→ Problem:
Replace every "€" in the records below with "EUR" and write the records out again with nothing else changed. Leave the pictures out.

→ Records shown:
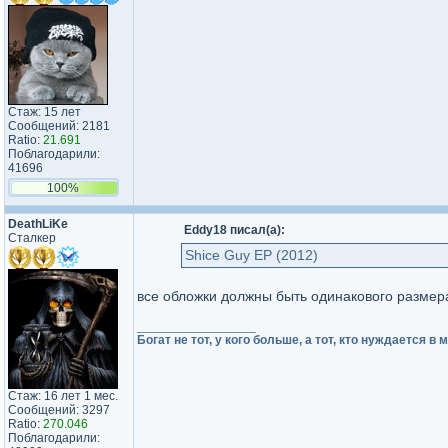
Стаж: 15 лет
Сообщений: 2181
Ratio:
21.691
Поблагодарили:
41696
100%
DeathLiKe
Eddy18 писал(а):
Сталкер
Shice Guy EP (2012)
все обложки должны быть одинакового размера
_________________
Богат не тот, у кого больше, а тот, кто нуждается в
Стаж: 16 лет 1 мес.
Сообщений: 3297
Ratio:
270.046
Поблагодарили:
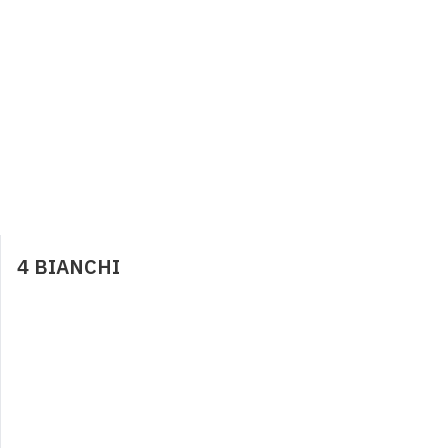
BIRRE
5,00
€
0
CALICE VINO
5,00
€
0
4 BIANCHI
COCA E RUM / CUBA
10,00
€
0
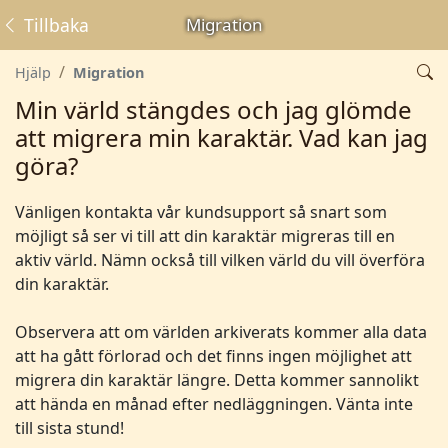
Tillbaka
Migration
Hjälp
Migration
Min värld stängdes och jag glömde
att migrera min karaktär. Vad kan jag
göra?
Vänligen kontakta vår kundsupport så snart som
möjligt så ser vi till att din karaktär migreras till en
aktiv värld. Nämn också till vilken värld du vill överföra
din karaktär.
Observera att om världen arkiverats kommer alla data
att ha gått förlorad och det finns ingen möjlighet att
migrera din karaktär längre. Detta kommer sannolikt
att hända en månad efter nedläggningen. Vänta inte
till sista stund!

→ Your solution:
Стаж: 15 лет
Сообщений: 2181
Ratio:
21.691
Поблагодарили:
41696
100%
DeathLiKe
Eddy18 писал(а):
Сталкер
Shice Guy EP (2012)
все обложки должны быть одинакового размера
_________________
Богат не тот, у кого больше, а тот, кто нуждается в
Стаж: 16 лет 1 мес.
Сообщений: 3297
Ratio:
270.046
Поблагодарили:
BIRRE
5,00
EUR
0
CALICE VINO
5,00
EUR
0
4 BIANCHI
COCA E RUM / CUBA
10,00
EUR
0
Tillbaka
Migration
Hjälp
Migration
Min värld stängdes och jag glömde
att migrera min karaktär. Vad kan jag
göra?
Vänligen kontakta vår kundsupport så snart som
möjligt så ser vi till att din karaktär migreras till en
aktiv värld. Nämn också till vilken värld du vill överföra
din karaktär.
Observera att om världen arkiverats kommer alla data
att ha gått förlorad och det finns ingen möjlighet att
migrera din karaktär längre. Detta kommer sannolikt
att hända en månad efter nedläggningen. Vänta inte
till sista stund!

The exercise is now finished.